**EXERCISE:**
Copy out, word for word, the stretch of the data from the line that contains "Outline left kidney; reply with SVG masks." through the end of the data, leaving the pictures out.

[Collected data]
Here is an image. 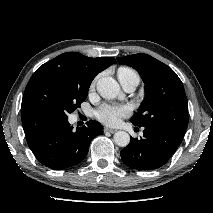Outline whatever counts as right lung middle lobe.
I'll return each instance as SVG.
<instances>
[{
    "instance_id": "dd1d6c3e",
    "label": "right lung middle lobe",
    "mask_w": 213,
    "mask_h": 213,
    "mask_svg": "<svg viewBox=\"0 0 213 213\" xmlns=\"http://www.w3.org/2000/svg\"><path fill=\"white\" fill-rule=\"evenodd\" d=\"M90 84L72 71L45 63L30 78L21 108H36L67 119L87 98Z\"/></svg>"
}]
</instances>
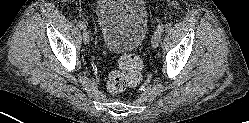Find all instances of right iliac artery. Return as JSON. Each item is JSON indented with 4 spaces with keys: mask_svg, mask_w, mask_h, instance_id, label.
<instances>
[{
    "mask_svg": "<svg viewBox=\"0 0 249 123\" xmlns=\"http://www.w3.org/2000/svg\"><path fill=\"white\" fill-rule=\"evenodd\" d=\"M78 26H79L81 29H86V28H87L85 22L82 21V20H79V21H78Z\"/></svg>",
    "mask_w": 249,
    "mask_h": 123,
    "instance_id": "right-iliac-artery-1",
    "label": "right iliac artery"
}]
</instances>
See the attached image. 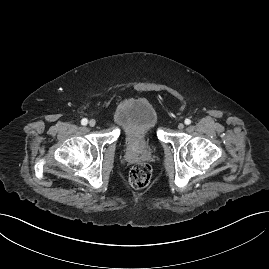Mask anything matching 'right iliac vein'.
I'll list each match as a JSON object with an SVG mask.
<instances>
[{
	"mask_svg": "<svg viewBox=\"0 0 269 269\" xmlns=\"http://www.w3.org/2000/svg\"><path fill=\"white\" fill-rule=\"evenodd\" d=\"M89 125H90L91 127H94V126L96 125V121H95L94 119H91V120L89 121Z\"/></svg>",
	"mask_w": 269,
	"mask_h": 269,
	"instance_id": "obj_1",
	"label": "right iliac vein"
}]
</instances>
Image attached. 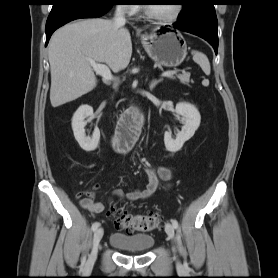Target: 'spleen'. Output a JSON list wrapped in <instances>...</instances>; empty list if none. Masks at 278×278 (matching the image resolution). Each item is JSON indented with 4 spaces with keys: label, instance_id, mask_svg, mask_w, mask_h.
<instances>
[{
    "label": "spleen",
    "instance_id": "1",
    "mask_svg": "<svg viewBox=\"0 0 278 278\" xmlns=\"http://www.w3.org/2000/svg\"><path fill=\"white\" fill-rule=\"evenodd\" d=\"M193 60L200 65L201 69L206 75H210V63L207 56L198 51H192Z\"/></svg>",
    "mask_w": 278,
    "mask_h": 278
}]
</instances>
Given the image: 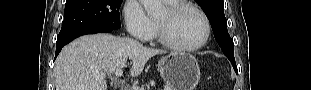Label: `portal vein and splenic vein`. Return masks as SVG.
Segmentation results:
<instances>
[{"instance_id": "obj_1", "label": "portal vein and splenic vein", "mask_w": 311, "mask_h": 90, "mask_svg": "<svg viewBox=\"0 0 311 90\" xmlns=\"http://www.w3.org/2000/svg\"><path fill=\"white\" fill-rule=\"evenodd\" d=\"M122 74H123V71H122L121 69L115 71L116 77H121ZM100 76L105 77L106 74H100ZM133 89H134V90H144V88H140V87H138V86H135Z\"/></svg>"}]
</instances>
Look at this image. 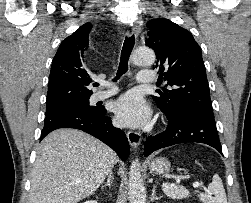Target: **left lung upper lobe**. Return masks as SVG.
I'll return each mask as SVG.
<instances>
[{"instance_id":"1","label":"left lung upper lobe","mask_w":251,"mask_h":203,"mask_svg":"<svg viewBox=\"0 0 251 203\" xmlns=\"http://www.w3.org/2000/svg\"><path fill=\"white\" fill-rule=\"evenodd\" d=\"M146 45L155 51L160 77L172 89L158 90L153 99L169 117L198 111L214 117L202 52L192 34L164 18L147 22Z\"/></svg>"}]
</instances>
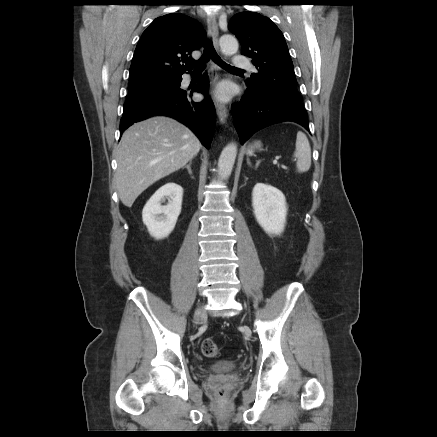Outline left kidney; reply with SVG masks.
I'll return each mask as SVG.
<instances>
[{
  "label": "left kidney",
  "mask_w": 437,
  "mask_h": 437,
  "mask_svg": "<svg viewBox=\"0 0 437 437\" xmlns=\"http://www.w3.org/2000/svg\"><path fill=\"white\" fill-rule=\"evenodd\" d=\"M252 206L258 224L266 233L280 235L284 231L287 203L280 190L268 184L257 183L252 192Z\"/></svg>",
  "instance_id": "left-kidney-1"
}]
</instances>
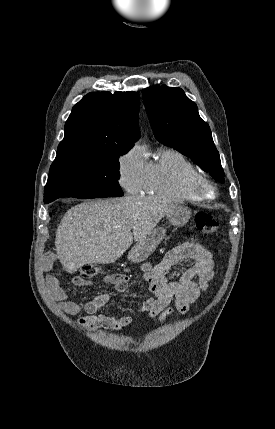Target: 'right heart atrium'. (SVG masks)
<instances>
[{
  "instance_id": "right-heart-atrium-1",
  "label": "right heart atrium",
  "mask_w": 275,
  "mask_h": 429,
  "mask_svg": "<svg viewBox=\"0 0 275 429\" xmlns=\"http://www.w3.org/2000/svg\"><path fill=\"white\" fill-rule=\"evenodd\" d=\"M118 179L120 185L129 193L143 190L146 180V162L138 148H131L118 158Z\"/></svg>"
}]
</instances>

**FULL RESPONSE:**
Outline left kidney; reply with SVG masks.
I'll return each mask as SVG.
<instances>
[{
  "label": "left kidney",
  "mask_w": 437,
  "mask_h": 437,
  "mask_svg": "<svg viewBox=\"0 0 437 437\" xmlns=\"http://www.w3.org/2000/svg\"><path fill=\"white\" fill-rule=\"evenodd\" d=\"M252 206L258 224L266 233L280 235L284 231L287 203L280 190L268 184L257 183L252 192Z\"/></svg>",
  "instance_id": "left-kidney-1"
}]
</instances>
Target: 'right heart atrium'. (SVG masks)
<instances>
[{
  "instance_id": "right-heart-atrium-1",
  "label": "right heart atrium",
  "mask_w": 275,
  "mask_h": 429,
  "mask_svg": "<svg viewBox=\"0 0 275 429\" xmlns=\"http://www.w3.org/2000/svg\"><path fill=\"white\" fill-rule=\"evenodd\" d=\"M118 179L120 185L129 193L143 190L146 180V162L138 148H131L118 158Z\"/></svg>"
}]
</instances>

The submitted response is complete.